Rewriting a repository

Alternatively, once you have replacements in place, you can run a repository-copying operation—by this, I mean a commit-by-commit copy, not a fast copy like git clone --mirror—such as git filter-branch. If this copying operation is run without disabling replacements, the replaced objects are not copied; instead, their replacements are copied. Hence:

git filter-branch --tag-name-filter cat -- --all

has the side effect of "cementing replacements" forever in the copied repository. You may then discard all the original references and all the replacement references. (The easy way to do this is to clone the filtered repository.)

Of course, since this is a new and different repository, it is not compatible with the original repository or any of its clones. But it no longer requires careful coordination of the refs/replace/ name-space (since it no longer has any replacement objects!).



回答2:

From here the next steps would be to (1) check out the main branch and merge in the changes, (2) delete the temporary local branch, then (3) push the changes to the remote repo.

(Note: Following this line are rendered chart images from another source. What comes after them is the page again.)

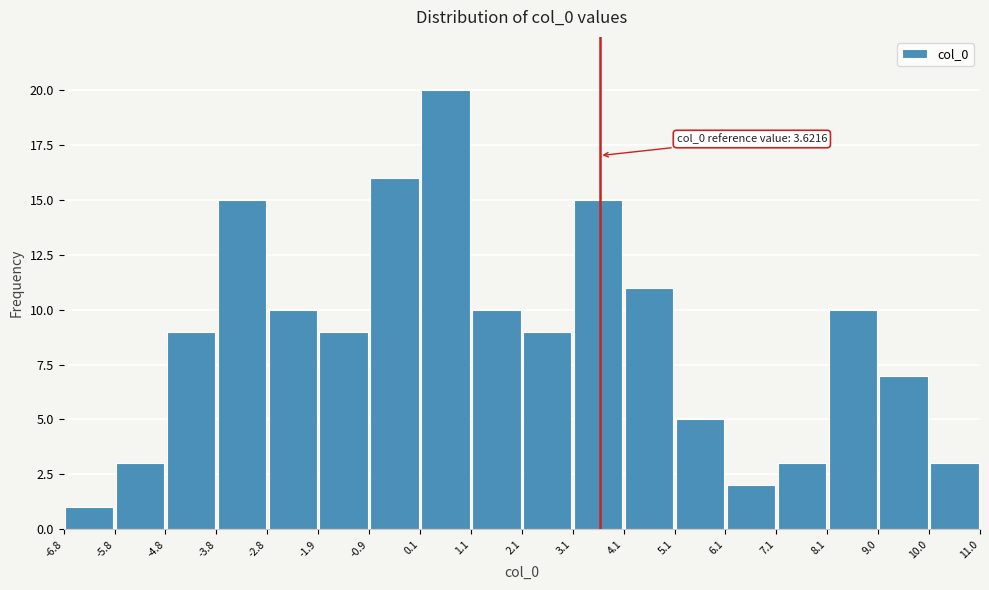

Which range on the x-axis has the tallest bar?

0.1 to 1.1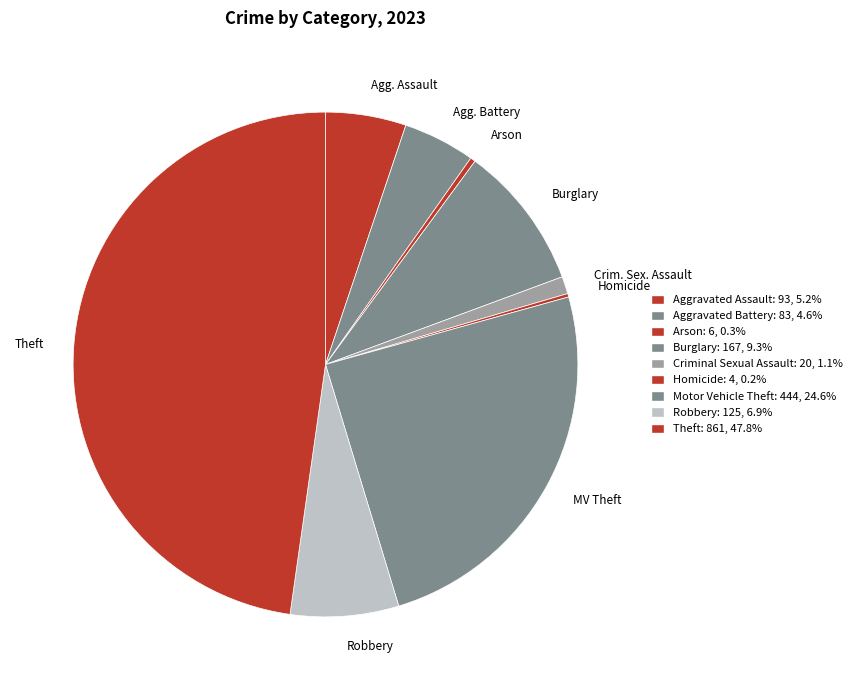

Which slice is the largest?

Theft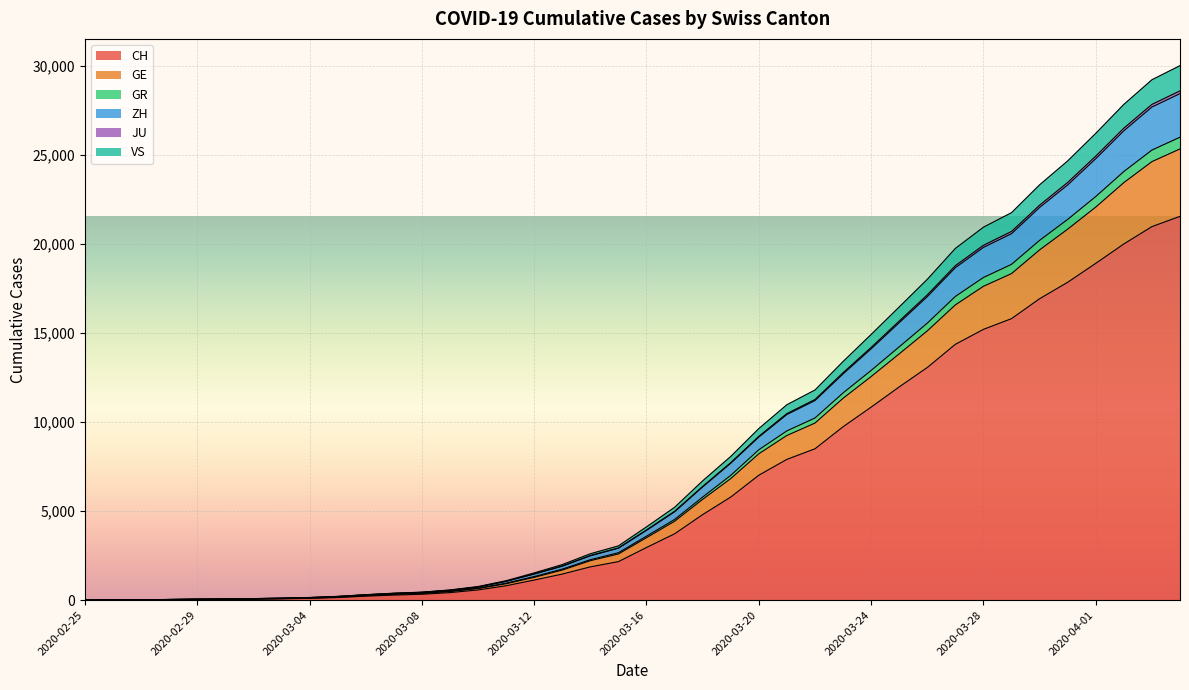

Which category has the lowest value across all series?

2020-02-25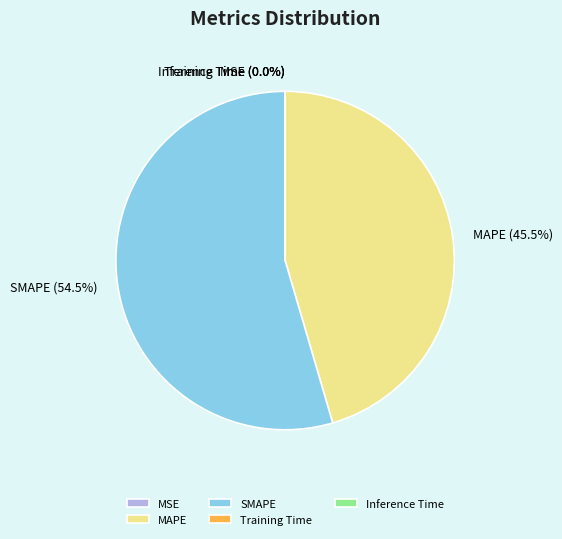

Which category accounts for the majority?

SMAPE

It seems you misunderstand what git replace really did. There is nothing to merge, because the true history isn't changed in any way by git replace. Rather, replace makes a note off to the side that says "by default, when browsing the history, if you find this object, substitute this one instead". You actually can still see the real history, e.g. git --no-replace-objects log.

So replace creates the illusion of a rewritten history. In that it isn't a true rewrite and therefore doesn't create an "upstream rebase" situation for other developers, this is pretty cool. OTOH it cannot be trusted as a way to scrub sensitive data from the repo, since the rewrite really is just an illusion. And the output you get from git commands can be misleading, in that it can imply that the "real object" SHA ID is associated with the "replacement object" content (when in fact it's essentially certain that said content would not hash to said SHA).

What you really need to do if you decide to go ahead and share the replacement with origin is

git push origin refs/replace/*

Be aware that there are a few known bugs/quirks, and the documentation suggests that there may be unknown bugs/quirks.



回答3:

Note: you will need to make sure the server allows it: a new configuration variable core.usereplacerefs has been added with Git 2.19 (Q3 2018), primarily to help server installations that want to ignore the replace mechanism altogether.

See commit da4398d, commit 6ebd1ca, commit 72470aa (18 Jul 2018) by Jeff King (peff).
(Merged by Junio C Hamano -- gitster -- in commit 1689c22, 15 Aug 2018)

add core.usereplacerefs config option

We can already disable replace refs using a command line option or environment variable, but those are awkward to apply universally. Let's add a config option to do the same thing.

That raises the question of why one might want to do so universally. The answer is that replace refs violate the immutability of objects. For instance, if you wanted to cache the diff between commit XYZ and its parent, then in theory that never changes; the hash XYZ represents the total state.
But replace refs violate that; pushing up a new ref may create a completely new diff.

The obvious "if it hurts, don't do it" answer is not to create replace refs if you're doing this kind of caching.
But for a site hosting arbitrary repositories, they may want to allow users to share replace refs with each other, but not actually respect them on the site (because the caching is more important than the replace feature).